─── STORED DATA ───
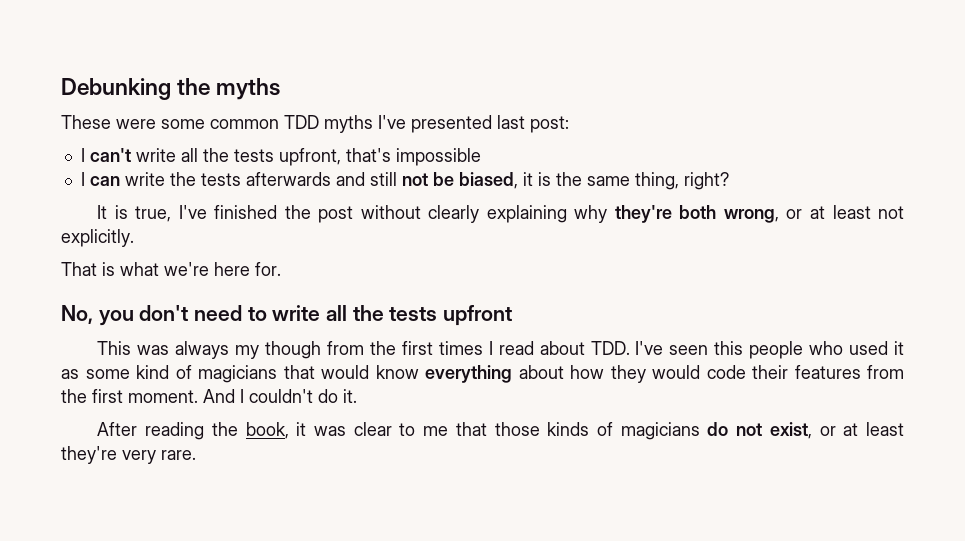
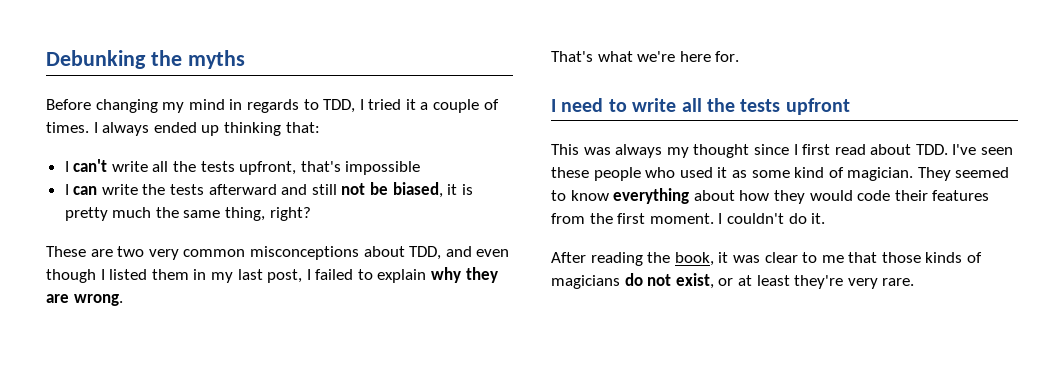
[61,115,569,133] These were some common TDD myths I've presented last post: -> [46,99,499,113] [46,122,320,136] Before changing my mind in regards to TDD, I tried it a couple of times. I always ended up thinking that:
[245,172,331,186] afterwards -> [208,184,277,195] afterward
(551, 179) none -> [64,207,152,221] pretty much
[97,205,905,223] [61,229,134,247] [61,262,115,276] It is true, I've finished the post without clearly explaining why they're both wrong, or at least not explicitly. // That is -> [46,246,510,260] [46,267,498,283] [46,294,123,306] [551,51,593,62] These are two very common misconceptions about TDD, and even though I listed them in my last post, I failed to explain why they are wrong. // That's
[61,305,189,326] No, you don't -> [551,99,556,112] I
[265,341,493,359] though from the first times I -> [693,144,831,158] thought since I first
[714,341,744,355] this -> [551,167,589,178] these
[198,365,369,383] magicians that would -> [847,167,1010,181] [551,190,566,201] magician. They seemed to
[203,389,235,403] And -> (714, 218) none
───
## [WORK REQUIRED]
Within the records above, the line carrying "(551, 179) none" starts the range and the last line ends it. Set down that range exactly.

## [THE ANSWER]
(551, 179) none -> [64,207,152,221] pretty much
[97,205,905,223] [61,229,134,247] [61,262,115,276] It is true, I've finished the post without clearly explaining why they're both wrong, or at least not explicitly. // That is -> [46,246,510,260] [46,267,498,283] [46,294,123,306] [551,51,593,62] These are two very common misconceptions about TDD, and even though I listed them in my last post, I failed to explain why they are wrong. // That's
[61,305,189,326] No, you don't -> [551,99,556,112] I
[265,341,493,359] though from the first times I -> [693,144,831,158] thought since I first
[714,341,744,355] this -> [551,167,589,178] these
[198,365,369,383] magicians that would -> [847,167,1010,181] [551,190,566,201] magician. They seemed to
[203,389,235,403] And -> (714, 218) none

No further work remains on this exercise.